EXERCICES -
a: Répondez à ces questions sur l'extrait consacré à la décriminalisation de la prostitution :
(i) À quelle date Katrina Pacey a-t-elle témoigné devant le Sous-comité ?
(ii) À quelle université la professeure Frances Shaver appartient-elle ?
(iii) De quelle année date le rapport sur la prostitution du Réseau juridique canadien VIH/SIDA ?
b: Poursuivez l'extrait sur la décriminalisation de la prostitution à partir de sa dernière phrase.

EXTRAIT CHOISI -
┏━━

Une victoire partielle pour les tenant-es de la décriminalisation
Difficile de comprendre pourquoi Stella et ses alliés poussent les hauts cris à propos du rapport du Sous-comité sur le racolage. Depuis des années, ces groupes réclament que le gouvernement abroge les articles 210 à 213 et décriminalisent totalement la prostitution en recourant plutôt aux articles du Code criminel pour pénaliser la violence et contrer les méfaits. Le Réseau juridique canadien VIH/SIDA, ardent défenseur de cette position, qui accordait récemment un prix à Stella (surtout ne pas y voir de convergence !), affirmait dans son rapport de 2005 sur la prostitution :
La police et le droit pénal devraient protéger les travailleuses et travailleurs sexuels. Plusieurs articles du Code criminel interdisent la violence et l’exploitation. Les actes suivants sont des crimes, peu importe contre qui ils sont commis : voies de fait ; négligence criminelle causant des lésions corporelles ; harcèlement criminel ; torture ; séquestration et prise d’otage ; extorsion et fraude. Ces articles devraient être appliqués contre toute personne qui exploite un travailleur sexuel (physiquement, psychologiquement ou économiquement), qui est violente à son égard ou qui le menace de violence (2).
Katrina Pacey de la Société Pivot, autre organisme en faveur de la prostitution comme travail, déclarait le 29 mars 2005 dans son témoignage devant le Sous-comité :
Nous pourrions invoquer à leur place [art. 210-213] les articles du Code criminel qui interdisent les voies de fait, l’extorsion, les menaces, le harcèlement et l’enlèvement. On pourrait en fait utiliser ces articles-là pour déterminer si des travailleurs du sexe sont victimes de contrainte ou d’exploitation. Les dispositions du Code criminel font obstacles au règlement des questions de santé et sécurité pour les travailleurs du sexe. Elles ne devraient exister que pour protéger les travailleurs du sexe contre la violence et l’exploitation. Et comme je l’ai indiqué tout à l’heure, il existe déjà des articles du Code criminel qui peuvent être invoqués pour assurer cette protection (3).
Lors de la séance du 7 février 2005 (4), la professeure Frances Shaver de l’Université Concordia, avocate de la décriminalisation totale et de la reconnaissance du "travail du sexe" comme profession, soutient la nécessité de "supprimer du Code criminel toutes les dispositions actuelles qui concernent cette activité, recourir aux lois qui sont déjà en vigueur pour en réglementer les éléments négatifs [...]". Et Valérie Boucher de Stella de renchérir : "Comme Mme Shaver l’a mentionné, il y a au Canada des lois qui peuvent contrôler la violence faite aux femmes, les abus, la coercition et les agressions sexuelles et, depuis un certain temps, la violence psychologique. Il serait donc possible de soumettre à ces lois les patrons abusifs." Entendre les proxénètes abusifs. Non, vous avez bien lu, il ne s’agit pas d’un plénonasme, certains proxénètes seraient très gentils et bien intentionnés !

┗━━

DONNÉES ENREGISTRÉES -

┏━━

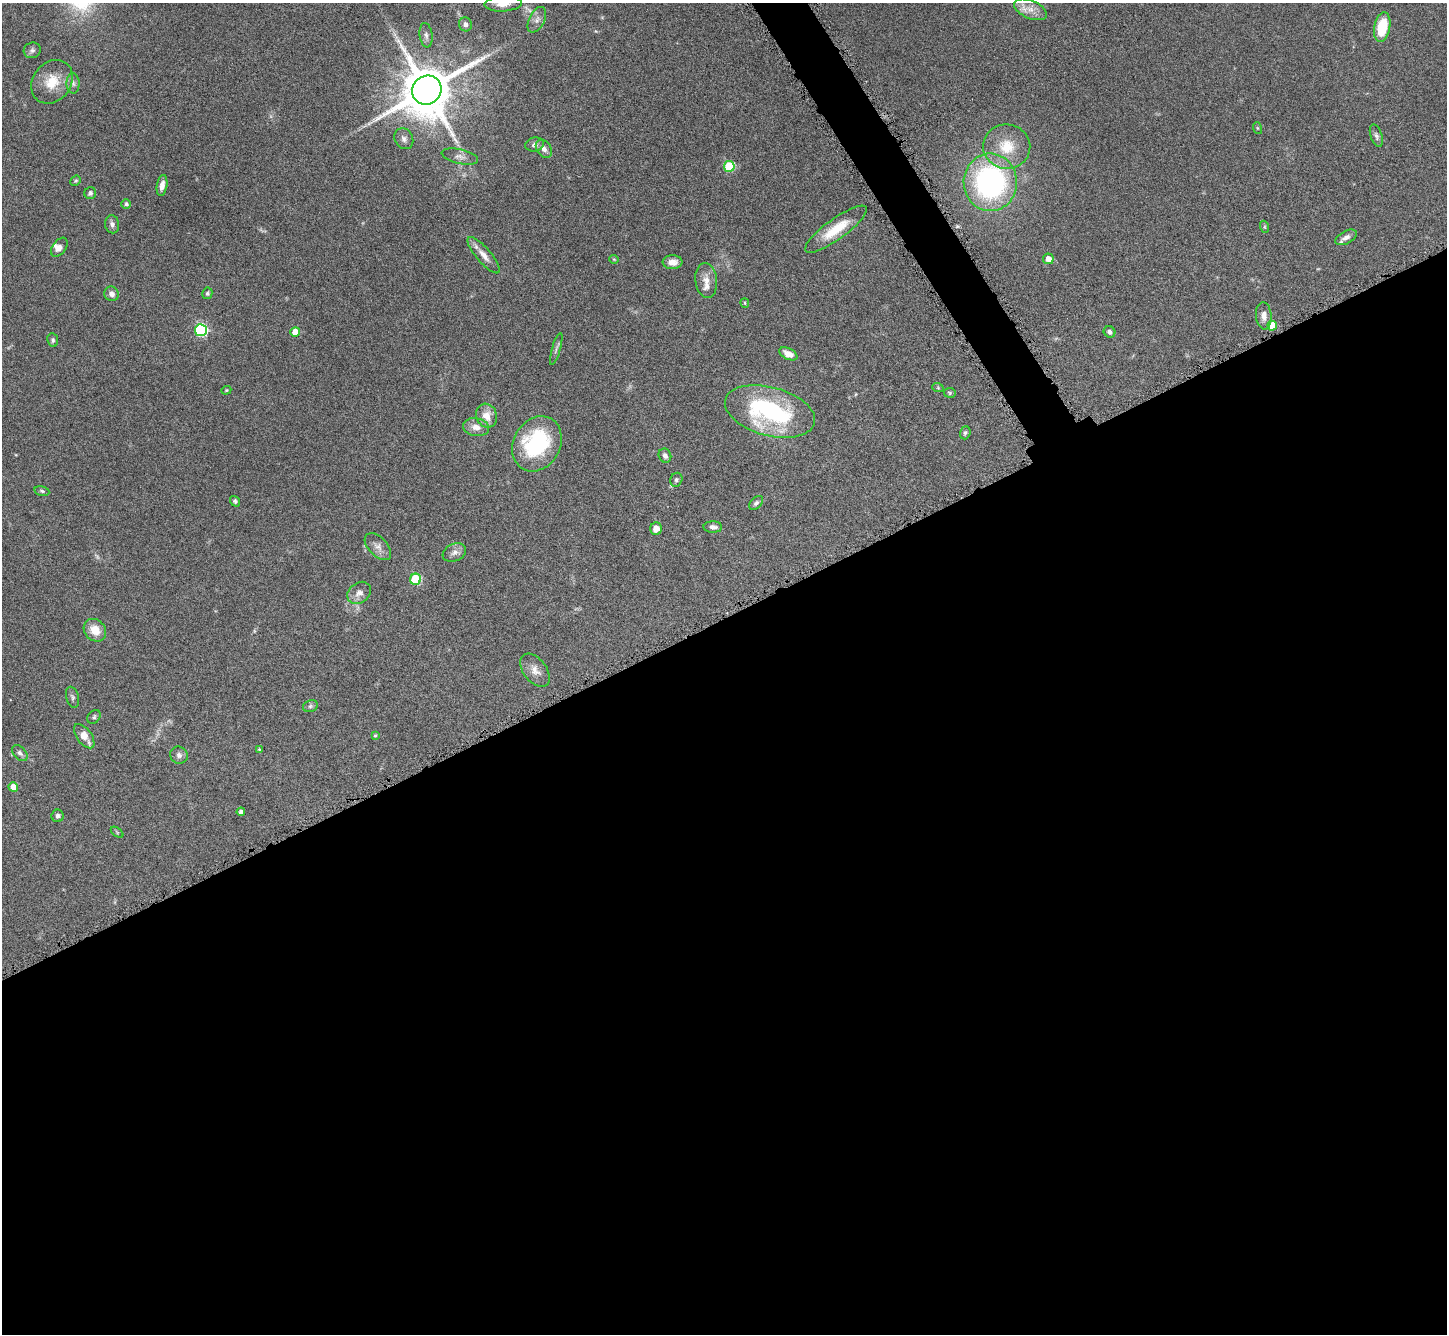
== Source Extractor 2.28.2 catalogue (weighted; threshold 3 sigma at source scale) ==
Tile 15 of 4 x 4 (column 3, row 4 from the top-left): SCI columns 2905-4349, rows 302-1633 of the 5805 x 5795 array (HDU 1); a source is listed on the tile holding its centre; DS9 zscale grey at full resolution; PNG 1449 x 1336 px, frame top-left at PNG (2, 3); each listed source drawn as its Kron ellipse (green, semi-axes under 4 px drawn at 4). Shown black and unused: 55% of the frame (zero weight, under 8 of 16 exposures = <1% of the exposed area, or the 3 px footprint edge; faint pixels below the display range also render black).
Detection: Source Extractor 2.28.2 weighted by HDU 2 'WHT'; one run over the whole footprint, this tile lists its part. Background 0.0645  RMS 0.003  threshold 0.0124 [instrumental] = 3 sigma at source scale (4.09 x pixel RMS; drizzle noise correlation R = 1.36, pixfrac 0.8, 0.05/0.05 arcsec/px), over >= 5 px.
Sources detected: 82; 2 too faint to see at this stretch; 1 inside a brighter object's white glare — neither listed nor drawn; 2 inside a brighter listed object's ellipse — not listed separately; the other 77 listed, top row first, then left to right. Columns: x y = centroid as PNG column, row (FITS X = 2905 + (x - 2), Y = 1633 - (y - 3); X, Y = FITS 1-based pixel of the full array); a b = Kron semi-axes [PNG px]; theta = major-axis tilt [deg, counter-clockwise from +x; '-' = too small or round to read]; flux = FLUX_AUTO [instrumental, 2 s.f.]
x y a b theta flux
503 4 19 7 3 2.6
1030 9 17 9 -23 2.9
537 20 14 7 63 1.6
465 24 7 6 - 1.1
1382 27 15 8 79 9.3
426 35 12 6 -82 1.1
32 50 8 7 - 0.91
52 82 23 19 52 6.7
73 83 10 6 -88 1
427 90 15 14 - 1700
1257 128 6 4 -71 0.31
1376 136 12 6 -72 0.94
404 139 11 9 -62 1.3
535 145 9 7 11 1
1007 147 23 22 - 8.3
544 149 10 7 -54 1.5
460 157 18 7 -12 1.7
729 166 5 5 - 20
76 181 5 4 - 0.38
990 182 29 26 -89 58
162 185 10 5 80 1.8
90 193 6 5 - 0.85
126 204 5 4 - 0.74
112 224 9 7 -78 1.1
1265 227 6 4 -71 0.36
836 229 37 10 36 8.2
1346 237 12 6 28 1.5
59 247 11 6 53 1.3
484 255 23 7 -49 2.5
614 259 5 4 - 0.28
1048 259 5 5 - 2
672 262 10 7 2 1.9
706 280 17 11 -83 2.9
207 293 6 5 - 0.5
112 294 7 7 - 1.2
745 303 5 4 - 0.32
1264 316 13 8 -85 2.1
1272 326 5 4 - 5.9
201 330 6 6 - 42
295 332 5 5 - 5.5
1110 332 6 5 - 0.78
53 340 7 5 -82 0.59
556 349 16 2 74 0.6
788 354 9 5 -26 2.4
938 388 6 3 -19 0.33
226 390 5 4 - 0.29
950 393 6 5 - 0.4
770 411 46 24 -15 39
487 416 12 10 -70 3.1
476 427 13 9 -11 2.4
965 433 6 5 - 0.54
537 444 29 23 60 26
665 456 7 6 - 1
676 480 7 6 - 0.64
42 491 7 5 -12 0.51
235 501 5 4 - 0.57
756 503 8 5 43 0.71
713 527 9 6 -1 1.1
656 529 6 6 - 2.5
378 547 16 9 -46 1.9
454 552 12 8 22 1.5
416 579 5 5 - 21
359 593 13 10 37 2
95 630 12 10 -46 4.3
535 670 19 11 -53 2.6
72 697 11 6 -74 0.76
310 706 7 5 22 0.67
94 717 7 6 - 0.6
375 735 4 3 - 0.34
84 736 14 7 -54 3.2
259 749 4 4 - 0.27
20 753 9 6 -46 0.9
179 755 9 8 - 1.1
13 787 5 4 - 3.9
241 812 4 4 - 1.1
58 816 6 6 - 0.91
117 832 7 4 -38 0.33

┗━━

RÉPONSES PAR EXERCICE -
a:
(i) Le 29 mars 2005.
(ii) L'Université Concordia.
(iii) De 2005.

b:
On ne peut que se demander à quelle stratégie répondent les dénonciations de ce rapport par les tenant-es de la décriminalisation totale quand le Sous-comité accède à l’une de leur principale demande, soit celle de laisser jouer le Code criminel, donnant ainsi le feu vert aux prostitueurs et aux proxénètes qui ne pourront être poursuivis que si une plainte est déposée contre eux pour vol, viol, violence, nuisance publique, etc. On se demande qui portera plainte et prendra le risque d’être ostracisé ou éliminé par un milieu où c’est le crime organisé qui fait la loi.
Nombreuses contestations
Il y a, bien sûr, un bémol à cette victoire partielle des promotrices de la prostitution comme empowerment. La dissidence forte et soutenue du représentant du Parti conservateur, les nombreuses contestations de ce point de vue dans les témoignages reçus, ainsi qu’au sein du mouvement féministe et de la population, ont empêché le Sous-comité de recommander la légitimation du "travail du sexe", comme profession régie par le Code du travail et assujettie à la loi de l’impôt.
Il faut s’en féliciter car ce n’est certainement pas une minorité à l’intérieur d’une minorité (les personnes prostituées) qui doit décider d’un tel changement de valeurs qui concerne toutes les femmes et l’ensemble de la société. Il faudra un débat public à l’échelle nationale, comme on l’a fait pour tout autre problème de société, et une consultation référendaire s’il le faut (5). Est-ce qu’on accepterait que seules les infirmières, du fait qu’elles connaissent la situation des malades en phase terminale, décident de légaliser l’euthanasie ? Ou les médecins ? Ou un comité de malades ? Pourquoi ne re-légitimerait-on pas l’esclavage parce que quelques esclaves ("consentants") et ceux qui les ont "achetés" en tirent profit ? Les abolitionnistes noirs ont-ils renoncé à la lutte contre l’esclavage parce qu’une minorité disait y trouver son compte ?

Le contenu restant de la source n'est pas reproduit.